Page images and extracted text
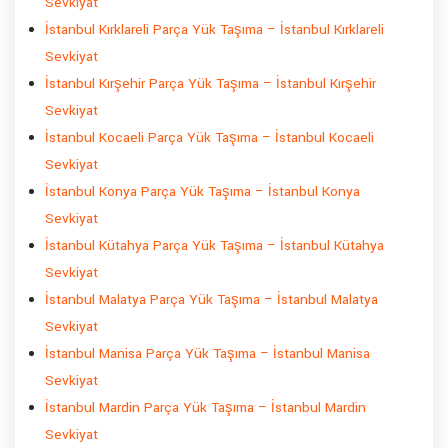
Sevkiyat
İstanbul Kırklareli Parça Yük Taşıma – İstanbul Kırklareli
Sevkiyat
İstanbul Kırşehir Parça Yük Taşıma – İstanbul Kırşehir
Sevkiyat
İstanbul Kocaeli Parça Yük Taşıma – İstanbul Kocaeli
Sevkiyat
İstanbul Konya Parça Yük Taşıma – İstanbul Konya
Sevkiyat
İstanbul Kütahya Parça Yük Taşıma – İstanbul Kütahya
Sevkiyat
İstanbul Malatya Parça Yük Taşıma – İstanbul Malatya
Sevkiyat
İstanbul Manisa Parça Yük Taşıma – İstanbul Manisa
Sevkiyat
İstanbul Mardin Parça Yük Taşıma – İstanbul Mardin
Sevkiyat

● Work required:
Excluding the pictures, restate the records above word for word.

● Answer to the exercise:
Sevkiyat
İstanbul Kırklareli Parça Yük Taşıma – İstanbul Kırklareli
Sevkiyat
İstanbul Kırşehir Parça Yük Taşıma – İstanbul Kırşehir
Sevkiyat
İstanbul Kocaeli Parça Yük Taşıma – İstanbul Kocaeli
Sevkiyat
İstanbul Konya Parça Yük Taşıma – İstanbul Konya
Sevkiyat
İstanbul Kütahya Parça Yük Taşıma – İstanbul Kütahya
Sevkiyat
İstanbul Malatya Parça Yük Taşıma – İstanbul Malatya
Sevkiyat
İstanbul Manisa Parça Yük Taşıma – İstanbul Manisa
Sevkiyat
İstanbul Mardin Parça Yük Taşıma – İstanbul Mardin
Sevkiyat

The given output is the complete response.